Firefighters Battling Brush Fire Near Mililani Mauka (VIDEO)

Wildfires, unlike on the mainland where there are fire-adapted ecosystems, can be detrimental to our native ecosystems in Hawaii. The current Mililani Mauka fire is a reminder of just how destructive wildfires can be here. Keep an eye out for the after effects of the fire. After a solid rainfall event, check out the neighboring shoreline to see if there is residue smothering the reefs as a result of the wildfire.

"[The] native forest cover protects Hawaii's watersheds and allows rainfall to slowly recharge the aquifer. When native forests burns in a wildland fire, the soil erodes into streams and out onto reefs, causing damage far beyond the burn site. Recovering native vegetation is hindered by invasive plant species which quickly recolonize the site and often are both more prone to burning and better adapted to survive fire, resulting in a destructive cycle of wildland fires."

From the Source: 

"Fire responders from the U.S. Fish and Wildlife Service, Department of Land and Natural Resources' Division of Forestry and Wildfire, and Honolulu Fire Department are continuing to fight the wildland fire located in the Kipapa drainage above Mililani Mauka, including parts of the Oahu Forest National Wildlife Refuge.
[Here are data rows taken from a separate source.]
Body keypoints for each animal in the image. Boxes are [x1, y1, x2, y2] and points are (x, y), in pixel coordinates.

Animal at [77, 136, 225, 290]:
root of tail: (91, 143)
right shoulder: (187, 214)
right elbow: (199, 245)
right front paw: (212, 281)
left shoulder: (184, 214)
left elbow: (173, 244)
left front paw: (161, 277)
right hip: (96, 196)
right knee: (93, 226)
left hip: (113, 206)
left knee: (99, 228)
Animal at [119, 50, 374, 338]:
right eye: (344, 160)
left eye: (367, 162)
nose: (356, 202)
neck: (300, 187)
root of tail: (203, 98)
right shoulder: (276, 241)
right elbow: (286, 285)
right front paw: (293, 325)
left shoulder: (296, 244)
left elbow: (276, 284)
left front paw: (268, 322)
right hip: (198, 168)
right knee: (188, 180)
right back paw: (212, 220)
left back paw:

Approximately 350 acres of mostly intact native forest has burned as of 12 p.m. Thursday.  Six DLNR firefighters and eight HFD personnel are trying to contain the fire using aerial drops of water by helicopter.

Due to the lack of road access and steep terrain, responders are relying on costly air support to contain the fire. Four contracted helicopters and HFD's Air One helicopter are currently battling the flames. No structures are currently threatened...

The 4,775 acre refuge is managed by U.S. Fish and Wildlife and protects habitat for several native bird species such as the 'elepaio, threatened and endangered plants, and endangered tree snails. The area burning is a mixed 'ohia koa forest with other native species present such as 'uluhe fern, loulu, iliahi (sandalwood), and halapepe."